For a moment I thought I had slipped back thirty five years and I was having a walk in the grounds of my school and that this was the matron telling me to put my hat on. I was tempted to say something like "What's it got to do with you?" but I kept my cool and said:
"Why?", I asked.
"You'll catch a chill", she said.
At that I was faced with a dilemma. Do I let the charitable person in me come out and say "Thanks for the advice". Or does the bolshy liberal and, indeed, the affronted male who started getting narked by being told what to do by matronly women at about age 17, come out and say what I had initially considered saying, specifically: "What's it got to do with you?"

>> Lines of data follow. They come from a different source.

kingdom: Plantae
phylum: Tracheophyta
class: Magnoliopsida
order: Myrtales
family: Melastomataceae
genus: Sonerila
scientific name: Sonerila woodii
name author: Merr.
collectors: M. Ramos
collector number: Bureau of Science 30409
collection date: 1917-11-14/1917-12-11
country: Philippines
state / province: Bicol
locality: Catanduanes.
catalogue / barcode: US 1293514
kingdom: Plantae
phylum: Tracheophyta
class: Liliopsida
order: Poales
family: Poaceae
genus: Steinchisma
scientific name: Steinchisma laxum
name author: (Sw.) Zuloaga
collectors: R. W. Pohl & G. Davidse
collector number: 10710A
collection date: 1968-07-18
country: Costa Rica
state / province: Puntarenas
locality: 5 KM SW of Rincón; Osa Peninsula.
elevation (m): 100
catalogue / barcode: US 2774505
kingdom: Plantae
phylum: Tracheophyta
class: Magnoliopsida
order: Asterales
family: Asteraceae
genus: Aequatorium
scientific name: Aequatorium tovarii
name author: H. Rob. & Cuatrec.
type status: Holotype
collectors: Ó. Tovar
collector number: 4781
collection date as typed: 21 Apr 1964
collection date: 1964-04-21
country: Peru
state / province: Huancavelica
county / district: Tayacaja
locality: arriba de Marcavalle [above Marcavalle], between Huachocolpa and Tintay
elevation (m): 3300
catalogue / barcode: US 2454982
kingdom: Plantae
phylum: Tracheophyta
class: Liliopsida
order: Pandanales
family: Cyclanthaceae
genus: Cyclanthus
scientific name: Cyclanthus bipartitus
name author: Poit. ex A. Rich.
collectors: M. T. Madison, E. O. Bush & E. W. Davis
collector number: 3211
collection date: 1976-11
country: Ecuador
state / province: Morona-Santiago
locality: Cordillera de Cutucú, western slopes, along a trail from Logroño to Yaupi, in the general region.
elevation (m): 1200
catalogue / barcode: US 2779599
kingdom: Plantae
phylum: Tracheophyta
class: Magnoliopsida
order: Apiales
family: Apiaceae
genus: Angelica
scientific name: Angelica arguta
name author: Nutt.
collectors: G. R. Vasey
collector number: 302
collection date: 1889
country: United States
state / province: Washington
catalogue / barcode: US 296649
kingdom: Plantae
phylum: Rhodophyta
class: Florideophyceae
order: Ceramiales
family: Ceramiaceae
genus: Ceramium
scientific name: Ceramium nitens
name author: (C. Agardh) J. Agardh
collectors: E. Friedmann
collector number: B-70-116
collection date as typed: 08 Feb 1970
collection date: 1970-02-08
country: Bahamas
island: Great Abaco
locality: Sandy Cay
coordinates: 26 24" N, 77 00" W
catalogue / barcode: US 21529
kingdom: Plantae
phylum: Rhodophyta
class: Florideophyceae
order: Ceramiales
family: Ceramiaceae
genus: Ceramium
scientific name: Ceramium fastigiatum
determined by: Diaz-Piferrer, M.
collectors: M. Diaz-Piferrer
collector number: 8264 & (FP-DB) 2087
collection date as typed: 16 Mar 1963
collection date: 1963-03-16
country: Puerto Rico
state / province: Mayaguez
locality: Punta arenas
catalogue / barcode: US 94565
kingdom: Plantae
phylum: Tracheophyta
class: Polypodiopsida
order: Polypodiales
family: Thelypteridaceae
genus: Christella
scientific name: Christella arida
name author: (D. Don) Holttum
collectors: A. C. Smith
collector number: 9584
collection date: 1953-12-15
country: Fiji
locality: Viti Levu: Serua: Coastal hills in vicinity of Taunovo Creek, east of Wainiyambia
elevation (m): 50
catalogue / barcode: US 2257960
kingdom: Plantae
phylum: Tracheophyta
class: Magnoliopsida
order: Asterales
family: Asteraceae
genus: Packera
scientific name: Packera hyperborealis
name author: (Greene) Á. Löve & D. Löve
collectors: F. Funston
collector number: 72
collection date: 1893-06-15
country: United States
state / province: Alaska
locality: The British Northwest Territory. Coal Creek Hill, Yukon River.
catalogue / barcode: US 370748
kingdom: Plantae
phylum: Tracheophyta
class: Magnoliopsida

I am afraid to say that the bolshy liberal/narked male got the better of me and I did indeed retort:
"What's it go to do with you?"
I felt a bit unkind shortly afterwards, after all, she was only showing concern for someone else, which was nice of her.
She then said "I was joking".
So I said "Oh, I'm sorry, I didn't realise - I had my hat on but then I got warm so I took it off".
"Have a good Christmas" she said, hurrying on.
"And you" I said with as much jollity as I could muster.
What a bizarre conversation! But, as I say, it's nice that someone was concerned for my well-being. She was obviously a very well-meaning lady. But John Stuart Mill comes in here. If someone is walking along minding their own business, doing no-one any harm, should they really be admonished by the Greenham Common Hat Police for not wearing a hat?